Бал-Гаммаст вспомнил того мерзавца, оскопленного по воле Барса. Да, грязь. Да, гниль. Если и была у них чистота, то давно вся скисла.
– Но, может быть, осталось еще что-то. Если мы, падая, не потянем их ко дну, если они не уподобятся жестоким людям числа, суммэрк, если не растворятся в этом племени без следа, тогда, наверное, в них сохранится какая-то струя света. Наверное, не само Царство, но... но... хотя бы образ Царства. Ты, государь, пожертвовал благополучием страны Алларуад. Творец, сделай так, чтобы эта жертва не оказалась слишком запоздалой!
Бал-Гаммаст подъехал к Мескану вплотную, обнял его и поцеловал в висок. Сколько холодных и красивых мыслей наговорил этот человек, и надо бы кое-что запомнить – пригодится... А кое-что сразу же выкинуть из головы за ненадобностью. Но среди всего Месканова нагромождения одно обдавало истинным теплом:
Тогда, прочитав «Секретный канон», Бал-Гаммаст решил все очень быстро. Любишь Бога – так и верь Ему, Он о тебе позаботится. Чувство доверия было необыкновенно сильно в Бал-Гаммасте.
И царь прошептал в тот мил «Боже, пускай Завета больше не будет». Произнеся несколько слов, расторгших Завет, Бал-Гаммаст сейчас же ощутил, как соткалась из воздуха рука и ласково погладила его по голове; затем соткались уста и прикоснулись к его щеке.
А потому ничуть не усомнился в правильности содеянного.
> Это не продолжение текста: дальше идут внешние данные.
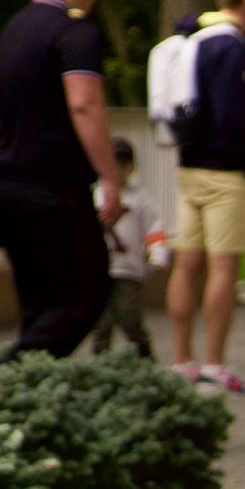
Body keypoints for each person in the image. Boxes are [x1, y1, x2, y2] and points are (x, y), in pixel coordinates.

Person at [0, 0, 117, 363]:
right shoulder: (75, 32)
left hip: (5, 183)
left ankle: (28, 399)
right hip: (52, 188)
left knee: (39, 301)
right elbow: (84, 102)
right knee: (88, 290)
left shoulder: (15, 27)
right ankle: (12, 369)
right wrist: (111, 177)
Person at [164, 0, 245, 394]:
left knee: (186, 264)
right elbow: (230, 114)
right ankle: (214, 363)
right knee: (222, 268)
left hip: (189, 165)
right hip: (226, 172)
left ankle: (180, 360)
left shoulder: (195, 38)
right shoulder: (231, 45)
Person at [89, 138, 168, 356]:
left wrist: (158, 254)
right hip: (99, 270)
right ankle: (100, 365)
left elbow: (154, 229)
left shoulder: (140, 199)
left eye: (122, 165)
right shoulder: (94, 195)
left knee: (129, 316)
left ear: (131, 167)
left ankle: (144, 354)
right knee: (101, 322)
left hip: (129, 270)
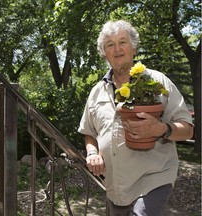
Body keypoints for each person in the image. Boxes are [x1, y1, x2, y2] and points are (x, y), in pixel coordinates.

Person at [78, 20, 194, 216]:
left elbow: (187, 129)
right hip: (115, 186)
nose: (117, 49)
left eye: (122, 42)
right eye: (110, 45)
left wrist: (161, 129)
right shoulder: (97, 92)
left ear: (133, 48)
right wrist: (92, 153)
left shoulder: (157, 82)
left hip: (154, 178)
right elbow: (89, 133)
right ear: (104, 54)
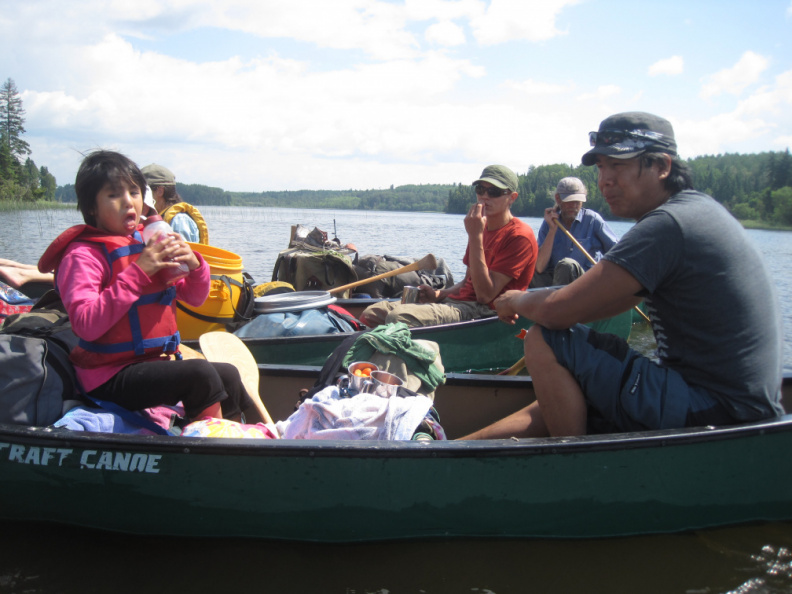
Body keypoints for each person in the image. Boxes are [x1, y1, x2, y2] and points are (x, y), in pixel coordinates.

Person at [463, 112, 783, 439]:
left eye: (619, 165)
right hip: (731, 405)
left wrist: (518, 300)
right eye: (601, 166)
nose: (605, 180)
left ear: (663, 166)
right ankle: (461, 447)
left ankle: (570, 467)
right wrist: (538, 305)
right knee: (570, 382)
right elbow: (594, 303)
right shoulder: (690, 212)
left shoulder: (668, 225)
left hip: (714, 409)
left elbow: (557, 312)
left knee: (545, 340)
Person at [37, 150, 258, 424]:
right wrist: (140, 271)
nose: (129, 202)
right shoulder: (83, 256)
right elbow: (85, 324)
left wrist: (195, 265)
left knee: (228, 374)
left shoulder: (146, 242)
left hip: (151, 364)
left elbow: (195, 298)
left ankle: (237, 440)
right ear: (92, 207)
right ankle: (214, 448)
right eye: (114, 195)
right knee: (200, 374)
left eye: (134, 192)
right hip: (106, 376)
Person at [359, 164, 537, 328]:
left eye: (494, 192)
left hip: (484, 310)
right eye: (480, 189)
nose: (485, 196)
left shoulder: (519, 236)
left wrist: (475, 235)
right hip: (458, 302)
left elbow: (485, 295)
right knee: (372, 313)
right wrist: (439, 294)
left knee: (399, 317)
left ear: (512, 198)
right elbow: (468, 282)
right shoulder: (482, 228)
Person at [530, 177, 619, 287]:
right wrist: (552, 230)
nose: (574, 205)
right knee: (527, 269)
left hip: (586, 284)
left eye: (577, 201)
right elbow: (539, 267)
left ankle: (557, 302)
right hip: (556, 282)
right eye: (569, 201)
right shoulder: (550, 222)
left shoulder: (592, 220)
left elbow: (618, 253)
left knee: (567, 265)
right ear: (558, 199)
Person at [141, 163, 209, 244]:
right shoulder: (162, 218)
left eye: (143, 192)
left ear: (160, 191)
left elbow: (181, 254)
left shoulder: (179, 220)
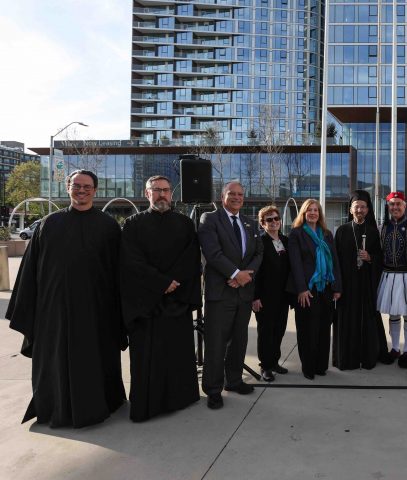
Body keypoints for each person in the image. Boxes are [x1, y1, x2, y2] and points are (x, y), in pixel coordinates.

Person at [6, 169, 126, 427]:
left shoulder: (108, 226)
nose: (81, 191)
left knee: (94, 360)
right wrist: (29, 310)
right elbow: (30, 271)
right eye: (76, 185)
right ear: (68, 187)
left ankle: (98, 405)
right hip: (54, 311)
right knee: (55, 360)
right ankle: (55, 407)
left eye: (87, 187)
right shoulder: (48, 224)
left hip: (96, 310)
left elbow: (119, 271)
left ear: (95, 190)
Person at [120, 176, 201, 422]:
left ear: (171, 194)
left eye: (166, 190)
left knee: (178, 356)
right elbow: (131, 261)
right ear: (147, 194)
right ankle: (149, 404)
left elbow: (191, 259)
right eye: (156, 190)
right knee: (147, 358)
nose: (162, 194)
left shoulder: (185, 223)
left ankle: (180, 398)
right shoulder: (133, 224)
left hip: (177, 301)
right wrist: (160, 283)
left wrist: (172, 283)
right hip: (147, 305)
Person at [198, 181, 264, 410]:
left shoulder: (250, 223)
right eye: (232, 194)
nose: (237, 197)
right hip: (220, 293)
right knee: (216, 344)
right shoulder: (210, 219)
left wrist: (245, 276)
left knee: (239, 340)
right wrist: (236, 274)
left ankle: (233, 381)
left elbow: (259, 253)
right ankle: (213, 390)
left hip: (243, 293)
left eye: (240, 194)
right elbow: (212, 253)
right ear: (222, 196)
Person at [287, 199, 342, 380]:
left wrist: (337, 287)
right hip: (307, 290)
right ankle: (308, 367)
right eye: (309, 210)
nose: (312, 213)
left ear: (319, 214)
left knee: (324, 329)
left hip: (325, 288)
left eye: (316, 210)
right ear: (303, 213)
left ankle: (320, 366)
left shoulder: (326, 234)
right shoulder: (296, 234)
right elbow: (295, 263)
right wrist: (301, 289)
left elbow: (334, 260)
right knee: (307, 330)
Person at [333, 191, 388, 370]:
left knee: (366, 321)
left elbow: (381, 258)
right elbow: (335, 261)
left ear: (368, 210)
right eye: (356, 207)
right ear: (350, 209)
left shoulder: (373, 232)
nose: (360, 210)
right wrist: (337, 285)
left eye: (363, 207)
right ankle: (346, 358)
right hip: (347, 286)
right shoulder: (342, 231)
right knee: (347, 321)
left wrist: (370, 257)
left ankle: (367, 357)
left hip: (366, 285)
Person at [377, 191, 407, 369]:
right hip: (388, 275)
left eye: (398, 204)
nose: (395, 207)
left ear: (404, 206)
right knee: (393, 314)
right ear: (388, 206)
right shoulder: (381, 227)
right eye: (392, 204)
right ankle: (395, 348)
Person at [252, 205, 292, 382]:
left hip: (283, 295)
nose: (274, 222)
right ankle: (266, 366)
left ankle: (274, 361)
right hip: (264, 296)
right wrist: (255, 297)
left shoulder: (286, 240)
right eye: (269, 219)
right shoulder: (259, 242)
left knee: (279, 330)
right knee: (266, 332)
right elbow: (254, 272)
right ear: (262, 223)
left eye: (276, 218)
Сомнения пришли к нему потом...
Не будет, значит, острова со светлым домом... Но... как там Мескан говорит? Струя света во тьме? Остается надеяться на свою силу и Его помощь.
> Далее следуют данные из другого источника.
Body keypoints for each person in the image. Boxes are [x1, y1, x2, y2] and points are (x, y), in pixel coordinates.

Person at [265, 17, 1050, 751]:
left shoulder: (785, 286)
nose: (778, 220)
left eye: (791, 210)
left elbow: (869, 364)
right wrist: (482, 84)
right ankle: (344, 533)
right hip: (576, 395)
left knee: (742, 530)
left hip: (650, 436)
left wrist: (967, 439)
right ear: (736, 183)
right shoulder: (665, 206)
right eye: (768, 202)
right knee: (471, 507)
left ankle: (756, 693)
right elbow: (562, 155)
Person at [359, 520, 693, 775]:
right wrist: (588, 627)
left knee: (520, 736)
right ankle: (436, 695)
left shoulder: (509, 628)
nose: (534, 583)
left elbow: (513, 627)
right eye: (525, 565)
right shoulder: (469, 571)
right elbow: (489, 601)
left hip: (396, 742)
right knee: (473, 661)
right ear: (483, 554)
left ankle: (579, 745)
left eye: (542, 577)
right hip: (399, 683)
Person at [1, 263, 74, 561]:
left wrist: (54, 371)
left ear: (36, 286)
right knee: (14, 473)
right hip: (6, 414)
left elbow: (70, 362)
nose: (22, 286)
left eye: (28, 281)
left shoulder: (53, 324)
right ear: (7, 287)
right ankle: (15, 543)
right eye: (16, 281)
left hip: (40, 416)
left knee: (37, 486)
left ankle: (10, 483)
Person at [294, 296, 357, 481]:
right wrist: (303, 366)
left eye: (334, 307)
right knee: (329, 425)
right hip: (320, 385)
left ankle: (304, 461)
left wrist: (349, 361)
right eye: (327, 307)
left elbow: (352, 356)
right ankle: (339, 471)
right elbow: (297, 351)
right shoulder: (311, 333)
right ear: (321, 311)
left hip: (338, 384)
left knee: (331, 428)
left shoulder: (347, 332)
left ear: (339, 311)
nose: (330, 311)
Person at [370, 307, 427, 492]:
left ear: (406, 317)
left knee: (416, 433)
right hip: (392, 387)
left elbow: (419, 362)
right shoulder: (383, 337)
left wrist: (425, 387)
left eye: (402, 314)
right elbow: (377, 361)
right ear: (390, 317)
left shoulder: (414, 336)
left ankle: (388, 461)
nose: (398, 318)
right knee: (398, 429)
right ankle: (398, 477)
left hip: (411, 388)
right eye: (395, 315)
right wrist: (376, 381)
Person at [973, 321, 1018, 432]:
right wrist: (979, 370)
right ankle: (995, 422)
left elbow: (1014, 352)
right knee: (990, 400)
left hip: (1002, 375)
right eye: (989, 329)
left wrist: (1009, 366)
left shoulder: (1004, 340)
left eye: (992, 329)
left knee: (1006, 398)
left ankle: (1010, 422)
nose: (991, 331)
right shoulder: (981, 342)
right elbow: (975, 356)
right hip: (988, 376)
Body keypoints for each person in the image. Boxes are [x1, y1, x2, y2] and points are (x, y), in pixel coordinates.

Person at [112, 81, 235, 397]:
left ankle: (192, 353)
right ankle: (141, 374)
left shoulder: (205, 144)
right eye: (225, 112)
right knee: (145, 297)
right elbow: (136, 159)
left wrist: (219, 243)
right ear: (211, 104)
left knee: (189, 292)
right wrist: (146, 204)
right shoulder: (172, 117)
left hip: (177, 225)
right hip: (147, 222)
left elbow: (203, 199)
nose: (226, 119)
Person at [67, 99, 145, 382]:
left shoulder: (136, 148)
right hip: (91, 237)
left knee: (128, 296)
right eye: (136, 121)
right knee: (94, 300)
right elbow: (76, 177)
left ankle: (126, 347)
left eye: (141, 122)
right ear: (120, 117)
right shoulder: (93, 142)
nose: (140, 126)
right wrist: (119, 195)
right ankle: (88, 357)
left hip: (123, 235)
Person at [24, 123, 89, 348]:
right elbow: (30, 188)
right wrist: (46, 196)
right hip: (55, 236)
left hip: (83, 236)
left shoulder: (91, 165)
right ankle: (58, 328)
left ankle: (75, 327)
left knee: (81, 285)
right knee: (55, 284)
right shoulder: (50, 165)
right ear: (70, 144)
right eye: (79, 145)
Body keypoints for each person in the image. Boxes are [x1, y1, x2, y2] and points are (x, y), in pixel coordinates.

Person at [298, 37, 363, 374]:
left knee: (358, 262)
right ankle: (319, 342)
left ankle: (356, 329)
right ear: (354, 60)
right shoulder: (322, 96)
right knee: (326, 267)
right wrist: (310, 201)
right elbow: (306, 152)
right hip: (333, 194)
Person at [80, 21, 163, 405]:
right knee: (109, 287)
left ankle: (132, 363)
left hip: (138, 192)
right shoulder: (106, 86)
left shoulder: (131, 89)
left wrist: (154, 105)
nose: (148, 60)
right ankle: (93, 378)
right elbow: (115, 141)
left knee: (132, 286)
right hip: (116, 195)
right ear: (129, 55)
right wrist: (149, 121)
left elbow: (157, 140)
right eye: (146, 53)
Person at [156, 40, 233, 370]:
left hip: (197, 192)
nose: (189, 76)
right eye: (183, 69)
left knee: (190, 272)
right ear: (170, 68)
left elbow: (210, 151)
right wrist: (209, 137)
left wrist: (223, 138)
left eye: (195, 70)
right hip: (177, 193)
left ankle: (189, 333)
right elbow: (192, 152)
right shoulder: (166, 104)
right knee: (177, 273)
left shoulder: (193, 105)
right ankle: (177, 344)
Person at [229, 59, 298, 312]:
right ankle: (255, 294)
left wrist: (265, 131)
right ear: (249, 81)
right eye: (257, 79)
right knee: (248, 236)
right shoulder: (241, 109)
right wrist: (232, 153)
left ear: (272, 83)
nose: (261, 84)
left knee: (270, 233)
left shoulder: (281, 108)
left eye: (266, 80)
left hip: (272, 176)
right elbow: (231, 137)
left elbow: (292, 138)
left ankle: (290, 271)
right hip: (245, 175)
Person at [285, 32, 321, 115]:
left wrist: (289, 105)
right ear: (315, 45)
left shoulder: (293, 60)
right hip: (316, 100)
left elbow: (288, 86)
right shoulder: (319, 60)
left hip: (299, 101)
– ...Ты утешил меня, Мескан.
Бал-Гаммаста одолевали тысячи вопросов. Поздно вечером, уже на привале, он возобновил разговор с Месканом. Но на этот раз беседа не задалась.
– Мескан, неужто всему суждено разрушиться? Неужто все погибнет?
– Не знаю. Думаю, прежде всего нам покажется, будто жизнь встала на уши и поскакала на них резвым скоком. Все вокруг переменится. Даже подумать страшно.
Бал-Гаммаст рассмеялся:
– Кто придет нам на смену, Мескан? В ком растворимся мы... «струйкой света»?